The NDA government has found a unique funding solution to bridge the fiscal deficit — one entailing the transfer of Rs 20,000 crore from rich Central public sector enterprises (CPSEs) to the national exchequer by way of bonus debentures issued to the government.
The concurrence of both the ministries of coal and power is learnt to have been taken for the issue of bonus debentures by Coal India (CIL) and NTPC respectively.
The concept, to be utilised for the first time by the CPSEs, will not only provide the government with an amount equivalent to the value of debentures at the time of liquidation but also with fixed interest for the time it holds them. While the process may take around five to six months after it is approved by the company’s board of directors, sources close to the development told The Indian Express that both CIL and NTPC plan to issue bonus debentures amounting to around Rs 10,000 crore each.
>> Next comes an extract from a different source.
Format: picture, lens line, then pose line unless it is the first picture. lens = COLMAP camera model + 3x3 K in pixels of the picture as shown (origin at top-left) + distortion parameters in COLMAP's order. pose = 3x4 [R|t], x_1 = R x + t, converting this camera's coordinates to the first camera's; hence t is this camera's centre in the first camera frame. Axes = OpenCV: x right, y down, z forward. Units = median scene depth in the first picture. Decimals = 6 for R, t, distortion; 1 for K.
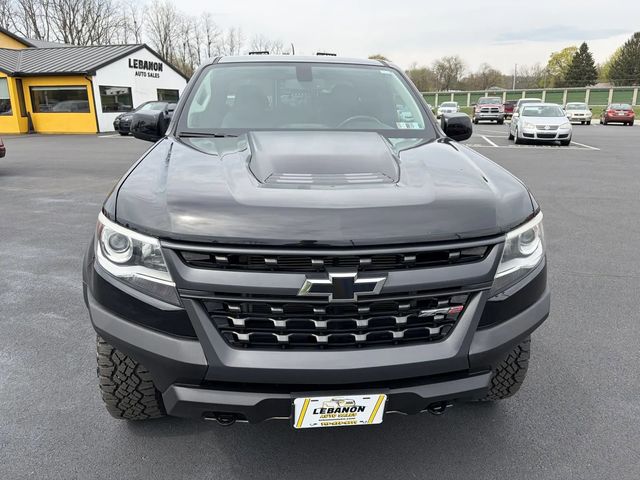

While the upper limit of bonus debentures are capped at the sum of general reserve and surplus of profit and loss account, cash and bank balance for NTPC and CIL amounted to Rs 15,311 crore and Rs 9,817 crore, respectively, as on March 31, 2014.
It is however, important to note that the recipient (the Centre) does not have to pay face value of the instrument as it is paid by the company from its reserves and surplus. A note prepared by the coal ministry said that it will benefit the government. “First DDT (dividend distribution tax) will be payable to government on bonus debentures. Second, these instruments can be traded and liquidated and this will be in addition to the dividend paid to government.”
Market experts say that it is a good move and will benefit both government and company. “While disinvestment leads to correction in share price, the bonus debenture results into reduction in cash reserve of the company and also increases the company’s debt which finally results into a rise in its Return on Equity of the company and thereby a pick up in share price of the company,” said the head of an investment banking firm on conditions of anonymity.
The note, however, points out a couple of issues that may invite criticism as bonus debentures affect company’s finances. While it will curtail the profit for the year to the extent of interest liability, it may also impact by way of provisioning for redemption when payment has to be made.